Ils lui reprochent aussi de présenter comme indubitables ses thèses selon lesquelles la Terre et les planètes se placent sur des orbites autour du Soleil.

Galilée est une première fois condamné en 1616 par le tribunal de l'Inquisition qui lui interdit de diffuser ses thèses. Le pape Urbain VIII l'autorise néanmoins à comparer les cosmologies de Copernic et Ptolémée. Il s'exécute sans se faire prier et publie en 1632 ses conclusions, favorables à Copernic, sous la forme d'un dialogue imaginaire entre trois amis : Dialogue sur les deux grands systèmes ptolémaïque et copernicien.

Cela lui vaut d'être à nouveau traduit devant la Sacrée Congrégation de l'Inquisition romaine et universelle, le 12 avril 1633, dans le couvent Santa Maria de Rome. «Eppure, si muove» aurait-il alors murmuré (Et pourtant elle tourne).
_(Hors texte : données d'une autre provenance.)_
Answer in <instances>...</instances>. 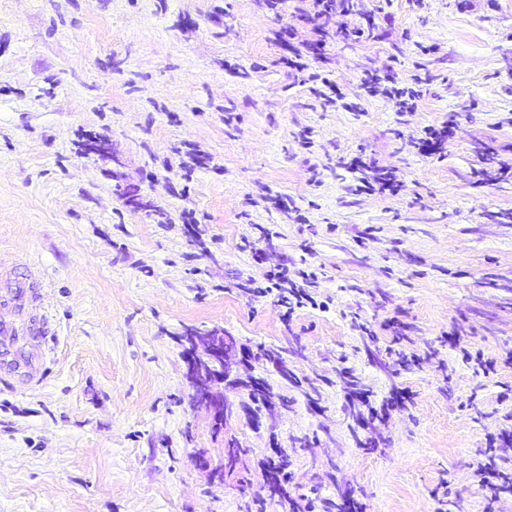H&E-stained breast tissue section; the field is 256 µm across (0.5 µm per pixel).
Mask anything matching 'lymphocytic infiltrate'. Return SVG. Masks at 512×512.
<instances>
[{
    "instance_id": "f902f5d3",
    "label": "lymphocytic infiltrate",
    "mask_w": 512,
    "mask_h": 512,
    "mask_svg": "<svg viewBox=\"0 0 512 512\" xmlns=\"http://www.w3.org/2000/svg\"><path fill=\"white\" fill-rule=\"evenodd\" d=\"M352 14V0H309V17L319 22L314 29L316 47L324 46V27L331 23L336 24L343 38L362 36L364 30L352 24ZM287 35L290 40L288 52L279 58V65L294 77L300 78L302 83L311 85L316 99L328 105L335 104L340 97L335 81L311 71L304 52L306 43L299 40L296 29H289ZM362 84L368 96L382 99L398 112L414 111L424 91L421 77H414L412 82L404 83L387 71L365 73ZM459 131L460 124L456 116L452 115L438 124L424 127L418 135L410 136L409 143L420 155L433 157L441 154L445 144L455 138ZM347 166L360 175L356 192L395 196L404 189V182L395 171L372 167L363 155L353 156ZM256 261L263 270L262 277L258 280L248 279L244 285L246 292L254 298H272L281 317L286 320L292 319L297 310L315 305L316 300L311 293L319 279L315 270L300 269L292 272L285 260L272 262L263 255L257 256ZM350 319L357 330L371 341H378L380 335H387L384 351L391 361L394 374L422 367L424 359L413 349L404 322L391 317L375 325L362 320L355 311L351 312ZM441 339L460 353L463 363L475 375L487 377L496 374L498 365H512L511 348L504 349L495 358L486 356L483 350L474 347L468 337L462 336L458 330L443 333ZM338 376L347 403L355 408L359 422L371 431L370 436L361 440L360 446L365 453H376L386 441L384 431L391 420L410 412L414 394L411 389L402 387L378 401L371 391L357 383L347 369H340ZM511 446L512 412L509 411L502 415L496 429L487 433L481 456L471 466L472 481L486 501V512H502L503 505L512 500V469L501 463L503 450Z\"/></svg>"
}]
</instances>
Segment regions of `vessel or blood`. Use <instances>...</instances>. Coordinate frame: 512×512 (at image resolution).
I'll return each mask as SVG.
<instances>
[{"mask_svg": "<svg viewBox=\"0 0 512 512\" xmlns=\"http://www.w3.org/2000/svg\"><path fill=\"white\" fill-rule=\"evenodd\" d=\"M45 284L27 263L0 270V375L26 387L41 385L48 370Z\"/></svg>", "mask_w": 512, "mask_h": 512, "instance_id": "b4317fda", "label": "vessel or blood"}]
</instances>
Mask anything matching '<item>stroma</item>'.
I'll return each instance as SVG.
<instances>
[{
  "mask_svg": "<svg viewBox=\"0 0 512 512\" xmlns=\"http://www.w3.org/2000/svg\"><path fill=\"white\" fill-rule=\"evenodd\" d=\"M295 4L0 0V264L45 272L53 331L42 386L0 382V512H252L278 449L296 495L431 512L444 490L447 512H485L469 464L512 410V367L477 377L439 338L458 324L488 353L512 347V180L473 185L486 149H512V0H358L373 28L309 55L341 89L333 105L275 64ZM388 66L427 78L416 111L364 92V72ZM451 114L461 131L442 157L411 151L406 134ZM191 148L204 162L189 174L177 154ZM361 149L406 191L355 194L345 160ZM190 210L206 223L186 228ZM255 249L316 268L324 307L285 323L243 291ZM353 307L406 322L423 367L393 375ZM190 328L233 336L287 405L255 417L247 388L226 387L213 434L184 378ZM280 347V364L262 359ZM342 365L376 398L415 393L381 452L358 445ZM232 444L213 482L194 459Z\"/></svg>",
  "mask_w": 512,
  "mask_h": 512,
  "instance_id": "1",
  "label": "stroma"
}]
</instances>
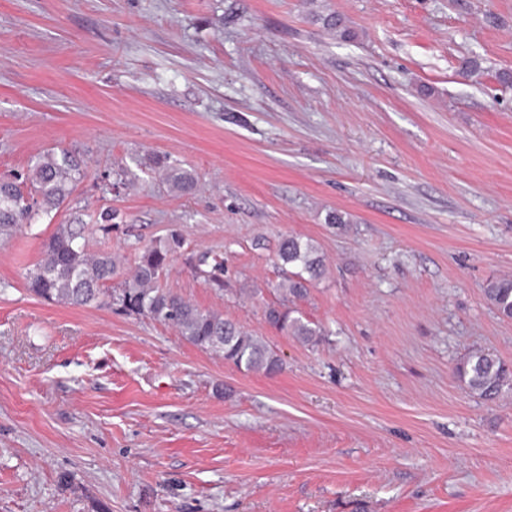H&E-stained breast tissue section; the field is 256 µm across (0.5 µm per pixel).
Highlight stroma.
Here are the masks:
<instances>
[{"label": "stroma", "instance_id": "1", "mask_svg": "<svg viewBox=\"0 0 512 512\" xmlns=\"http://www.w3.org/2000/svg\"><path fill=\"white\" fill-rule=\"evenodd\" d=\"M503 69L512 0H0V179L49 151L85 171L0 236V512H512V394L452 374L475 349L512 363L483 292L512 275ZM157 155L196 191L161 185ZM76 219L128 268L178 230L161 287L265 337L283 370L107 297L31 294ZM286 235L327 261L298 305L315 347L263 318Z\"/></svg>", "mask_w": 512, "mask_h": 512}]
</instances>
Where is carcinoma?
<instances>
[{
    "mask_svg": "<svg viewBox=\"0 0 512 512\" xmlns=\"http://www.w3.org/2000/svg\"><path fill=\"white\" fill-rule=\"evenodd\" d=\"M324 27L342 40L355 34L343 19L330 13ZM154 164L165 170V181L180 193L189 194L197 184L194 173L157 157ZM83 170L71 155L45 153L29 169V192L15 180H0V231L19 229L31 223L34 207L56 208L71 194ZM85 225L61 224L44 245L43 259L26 275L29 291L60 304L85 306L108 296L127 312L147 316L178 332L194 346L213 352L239 369L272 375L283 368L282 361L262 336H258L216 311L197 308L180 295L159 285L172 255L181 249L183 239L173 230L159 243L140 251L135 269L120 288H109L118 273L116 260L108 253L90 255L80 242ZM276 259L286 269L275 285L278 302L265 306V321L304 345L315 346L323 330L303 317L294 307L309 292L308 284L325 273L324 258L318 247L296 236L280 239ZM486 300L499 315L512 319V277L489 280ZM454 375L470 393L494 402L512 392V368L489 350L469 352L454 368Z\"/></svg>",
    "mask_w": 512,
    "mask_h": 512,
    "instance_id": "obj_1",
    "label": "carcinoma"
}]
</instances>
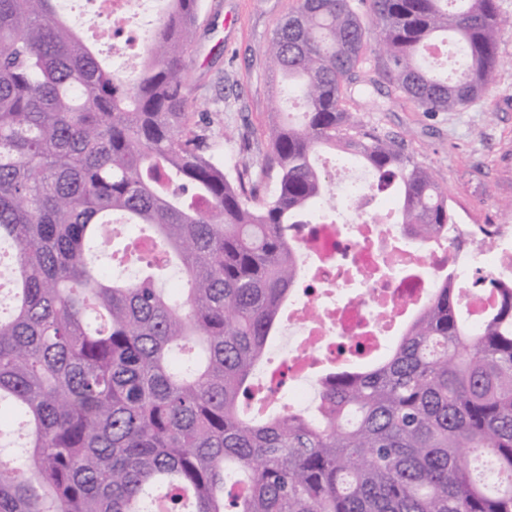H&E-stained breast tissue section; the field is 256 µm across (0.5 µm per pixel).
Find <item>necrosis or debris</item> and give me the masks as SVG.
<instances>
[{
    "label": "necrosis or debris",
    "mask_w": 512,
    "mask_h": 512,
    "mask_svg": "<svg viewBox=\"0 0 512 512\" xmlns=\"http://www.w3.org/2000/svg\"><path fill=\"white\" fill-rule=\"evenodd\" d=\"M92 18L105 22L122 40V58L139 54L133 29L148 22L156 0H91ZM336 220L312 216L293 235L303 258L306 301L288 312V395L283 408H308L320 361H343L346 353L382 350L383 337L405 325L448 278L471 281L470 310L489 307L491 281L512 273V224L475 232L454 225L464 239L452 247L448 236L423 242L407 234L396 208L382 206L388 189L352 159H340Z\"/></svg>",
    "instance_id": "necrosis-or-debris-1"
}]
</instances>
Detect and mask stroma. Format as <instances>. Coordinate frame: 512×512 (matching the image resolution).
I'll return each mask as SVG.
<instances>
[{"instance_id":"1","label":"stroma","mask_w":512,"mask_h":512,"mask_svg":"<svg viewBox=\"0 0 512 512\" xmlns=\"http://www.w3.org/2000/svg\"><path fill=\"white\" fill-rule=\"evenodd\" d=\"M298 0H201L186 82L193 111L203 113L194 131L204 134L207 152L228 172L251 166L269 147L280 112L301 121V108L273 100L264 49L275 24ZM505 21L499 35V73L480 101L458 112L429 114L387 81L376 37L358 69L368 82L365 95L346 99L358 126L402 138L408 152L435 174L459 218L468 224L512 219V0H499ZM86 0H70L69 20L84 32L103 63L113 60L111 31L86 21Z\"/></svg>"}]
</instances>
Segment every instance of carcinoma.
Here are the masks:
<instances>
[{"instance_id":"1","label":"carcinoma","mask_w":512,"mask_h":512,"mask_svg":"<svg viewBox=\"0 0 512 512\" xmlns=\"http://www.w3.org/2000/svg\"><path fill=\"white\" fill-rule=\"evenodd\" d=\"M165 4L130 81L59 0H0V436L24 440L0 454V512H512V288L474 330L450 278L386 358L322 377L314 410L249 407L298 283L292 225L336 203L317 148L396 188L414 237L457 223L404 141L342 104L369 30L383 79L457 112L495 82L498 0H299L265 55L304 121L233 175L190 129L200 0ZM449 37L463 67L443 78L423 61Z\"/></svg>"}]
</instances>
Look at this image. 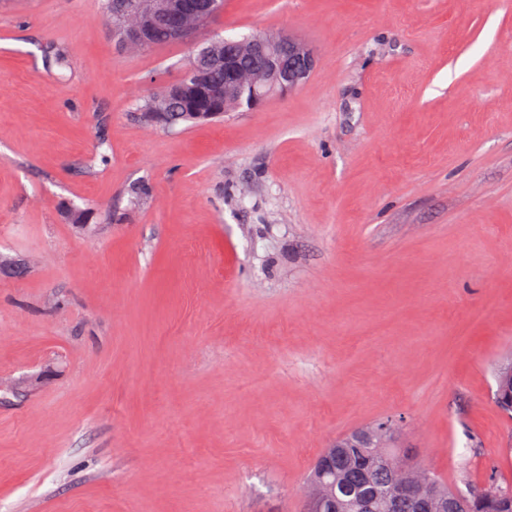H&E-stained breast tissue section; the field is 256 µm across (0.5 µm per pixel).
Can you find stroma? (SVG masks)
<instances>
[{
    "mask_svg": "<svg viewBox=\"0 0 512 512\" xmlns=\"http://www.w3.org/2000/svg\"><path fill=\"white\" fill-rule=\"evenodd\" d=\"M102 3L0 0V512H304L386 418L448 487L512 488V0H224L194 43L315 66L173 130L139 105L194 43L125 51Z\"/></svg>",
    "mask_w": 512,
    "mask_h": 512,
    "instance_id": "35a3bbf8",
    "label": "stroma"
}]
</instances>
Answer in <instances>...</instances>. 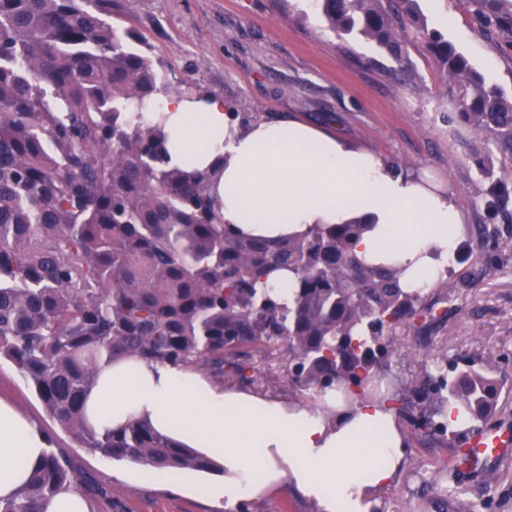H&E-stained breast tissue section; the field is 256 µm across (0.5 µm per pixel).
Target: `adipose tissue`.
Wrapping results in <instances>:
<instances>
[{
  "label": "adipose tissue",
  "mask_w": 512,
  "mask_h": 512,
  "mask_svg": "<svg viewBox=\"0 0 512 512\" xmlns=\"http://www.w3.org/2000/svg\"><path fill=\"white\" fill-rule=\"evenodd\" d=\"M173 166L220 165L224 221L247 237L281 239L315 224L370 222L355 244L372 264L401 270L402 287L426 291L455 247L460 215L447 197L389 173L349 142L293 121L243 129L220 99L172 95L162 103ZM85 409L96 430L148 418L162 432L224 466L209 500L235 512L268 485L286 482L317 512H375L404 458V433L387 393L370 399L329 390L316 407L284 405L207 384L182 367L129 359L102 367ZM48 442L0 399V499H8L46 453Z\"/></svg>",
  "instance_id": "ef3b65f1"
}]
</instances>
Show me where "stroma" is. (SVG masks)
<instances>
[{
	"label": "stroma",
	"mask_w": 512,
	"mask_h": 512,
	"mask_svg": "<svg viewBox=\"0 0 512 512\" xmlns=\"http://www.w3.org/2000/svg\"><path fill=\"white\" fill-rule=\"evenodd\" d=\"M422 12L487 79L512 95V48L480 35L470 0H419ZM112 22L141 32L151 57L175 94L182 82L223 100L239 119L295 121L350 140L395 173L444 190L462 215L458 241L479 223L482 183L461 158L468 132L456 121L450 84L408 21L410 78L373 41L333 31L315 0H113ZM496 266L476 272L448 303V317L433 330L449 362L493 358L502 386L487 428L512 431V229L488 241ZM252 385L228 390L269 401L313 406L312 391L291 387L285 360H256ZM0 399L11 401L44 433L56 452L74 458L106 489L88 499V512H214L201 488L211 477L179 476L172 483L144 480L140 465L116 462L78 447L46 415L15 367L0 360ZM451 449L407 436L403 464L377 494L376 512H512V459L479 470L461 469L431 485ZM249 512H316L284 483L250 501Z\"/></svg>",
	"instance_id": "stroma-1"
}]
</instances>
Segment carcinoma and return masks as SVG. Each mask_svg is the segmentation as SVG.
<instances>
[{"label": "carcinoma", "instance_id": "carcinoma-1", "mask_svg": "<svg viewBox=\"0 0 512 512\" xmlns=\"http://www.w3.org/2000/svg\"><path fill=\"white\" fill-rule=\"evenodd\" d=\"M344 35L375 41L407 72L409 17L453 84L460 124L482 147L463 159L484 184L487 223L469 226L458 272L438 298L399 286L400 271L359 258L365 221L316 224L282 240L248 238L224 223L214 194L219 169L171 167L164 127L151 115L165 89L146 39L109 21L112 0H0V359L10 361L57 425L82 448L184 474L224 472L204 453L165 436L147 418L103 432L87 427L84 398L100 368L131 358L242 383L251 356L288 354L291 384L319 393L343 385L371 395L401 352L397 329L428 334L435 307L472 269L499 260L485 242L512 224V97L431 28L418 0H319ZM478 29L512 47V0H471ZM286 269L292 304L264 288ZM397 384L391 401L415 436L461 448L448 429L452 401L470 423L499 399L492 363L448 381V355ZM104 493L74 462L48 449L0 512H42L47 498Z\"/></svg>", "mask_w": 512, "mask_h": 512}]
</instances>
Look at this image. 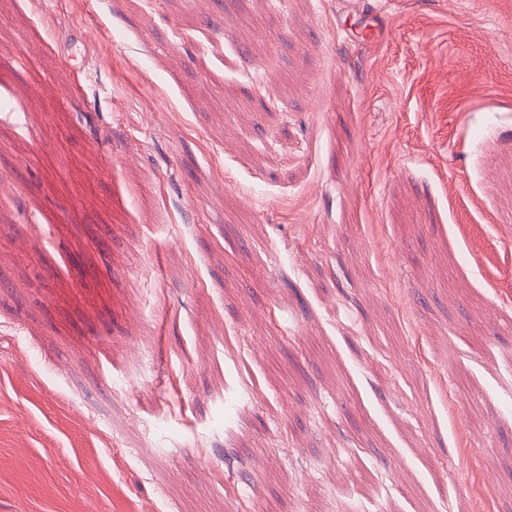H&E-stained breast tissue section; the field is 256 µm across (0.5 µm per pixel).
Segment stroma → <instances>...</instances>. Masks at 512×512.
<instances>
[{"instance_id": "stroma-1", "label": "stroma", "mask_w": 512, "mask_h": 512, "mask_svg": "<svg viewBox=\"0 0 512 512\" xmlns=\"http://www.w3.org/2000/svg\"><path fill=\"white\" fill-rule=\"evenodd\" d=\"M0 512H512V0H0Z\"/></svg>"}]
</instances>
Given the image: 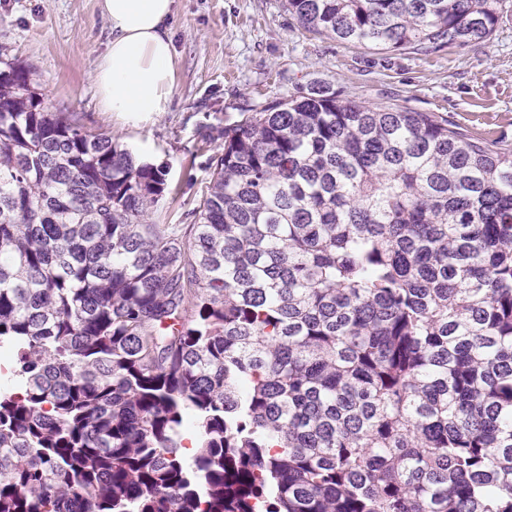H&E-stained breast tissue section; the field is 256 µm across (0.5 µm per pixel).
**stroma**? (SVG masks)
Returning <instances> with one entry per match:
<instances>
[{
    "label": "stroma",
    "instance_id": "1",
    "mask_svg": "<svg viewBox=\"0 0 512 512\" xmlns=\"http://www.w3.org/2000/svg\"><path fill=\"white\" fill-rule=\"evenodd\" d=\"M171 37L176 88L168 109L131 124L101 111L93 85L107 40L99 0H0V46L32 65L31 87L52 111L75 113L132 153L168 163L170 184L183 192L157 213L161 223H185L202 196L205 127L240 120L248 105L302 95L316 81L344 101L430 112L512 145V0L489 41L428 54L367 49L304 29L283 0H175Z\"/></svg>",
    "mask_w": 512,
    "mask_h": 512
}]
</instances>
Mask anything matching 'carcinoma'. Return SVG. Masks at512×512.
Segmentation results:
<instances>
[{"label": "carcinoma", "instance_id": "cac0c4a2", "mask_svg": "<svg viewBox=\"0 0 512 512\" xmlns=\"http://www.w3.org/2000/svg\"><path fill=\"white\" fill-rule=\"evenodd\" d=\"M421 53L503 0H284ZM0 51V512H512V147L330 87L168 164ZM195 438L192 462L181 452Z\"/></svg>", "mask_w": 512, "mask_h": 512}]
</instances>
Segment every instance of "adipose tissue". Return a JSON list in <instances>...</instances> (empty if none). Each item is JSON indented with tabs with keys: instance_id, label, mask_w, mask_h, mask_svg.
<instances>
[{
	"instance_id": "ef3b65f1",
	"label": "adipose tissue",
	"mask_w": 512,
	"mask_h": 512,
	"mask_svg": "<svg viewBox=\"0 0 512 512\" xmlns=\"http://www.w3.org/2000/svg\"><path fill=\"white\" fill-rule=\"evenodd\" d=\"M108 38L93 72L102 111H166L176 86L174 0H100Z\"/></svg>"
}]
</instances>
Son ami le pape réussit heureusement à adoucir ses sanctions.

Joseph Nicolas Robert-Fleury, Galilée devant le Saint-Office au Vatican, 1847

Exil et réhabilitation

Après sa rétractation, Galilée est banni dans le hameau d'Arcetri en Toscane, avec toujours l'interdiction de diffuser ses thèses. Ses disciples Viviani et Toricelli vont heureusement poursuivre ses recherches.

Le grand-duc de Toscane Ferdinand II de Médicis, petit-fils de Ferdinand 1er, se montre plein d'égards pour le génie de Galilée. Il commande un portrait du vieil homme désabusé à Julius Sustermans.

Tout autant épris de sciences, son frère le cardinal Léopold de Médicis fonde en 1657 à Florence l'Accademia del Cimento (Académie de l'Expérience), en hommage aux méthodes galiléennes d'observation et d'expérimentation. C'est la première académie de sciences naturelles en Europe. Elle témoigne de l'extraordinaire bond accompli par les sciences et la recherche au XVIe siècle, le siècle scientifique par excellence.

En 1992, le pape Jean-Paul II a annulé solennellement les conclusions du tribunal de 1633 et réhabilité l'infortuné Galilée.